Set task - Please copy the rows below word for word, from their first line through the line containing "class: Aves", both included.
Start Extracted entries
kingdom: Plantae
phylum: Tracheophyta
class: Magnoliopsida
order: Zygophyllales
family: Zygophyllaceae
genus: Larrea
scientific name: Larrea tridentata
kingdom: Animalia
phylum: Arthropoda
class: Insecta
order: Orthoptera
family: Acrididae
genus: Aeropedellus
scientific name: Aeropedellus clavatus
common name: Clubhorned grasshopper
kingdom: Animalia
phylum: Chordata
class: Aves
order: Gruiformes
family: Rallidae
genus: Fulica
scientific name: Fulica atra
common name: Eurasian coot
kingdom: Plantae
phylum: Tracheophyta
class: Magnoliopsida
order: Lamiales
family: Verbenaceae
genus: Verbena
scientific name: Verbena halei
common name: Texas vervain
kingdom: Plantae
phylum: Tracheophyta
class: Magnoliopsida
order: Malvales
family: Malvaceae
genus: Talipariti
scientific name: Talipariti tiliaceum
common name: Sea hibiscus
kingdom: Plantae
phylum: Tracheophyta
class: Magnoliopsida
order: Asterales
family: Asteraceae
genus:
End Extracted entries
Task answer -
kingdom: Plantae
phylum: Tracheophyta
class: Magnoliopsida
order: Zygophyllales
family: Zygophyllaceae
genus: Larrea
scientific name: Larrea tridentata
kingdom: Animalia
phylum: Arthropoda
class: Insecta
order: Orthoptera
family: Acrididae
genus: Aeropedellus
scientific name: Aeropedellus clavatus
common name: Clubhorned grasshopper
kingdom: Animalia
phylum: Chordata
class: Aves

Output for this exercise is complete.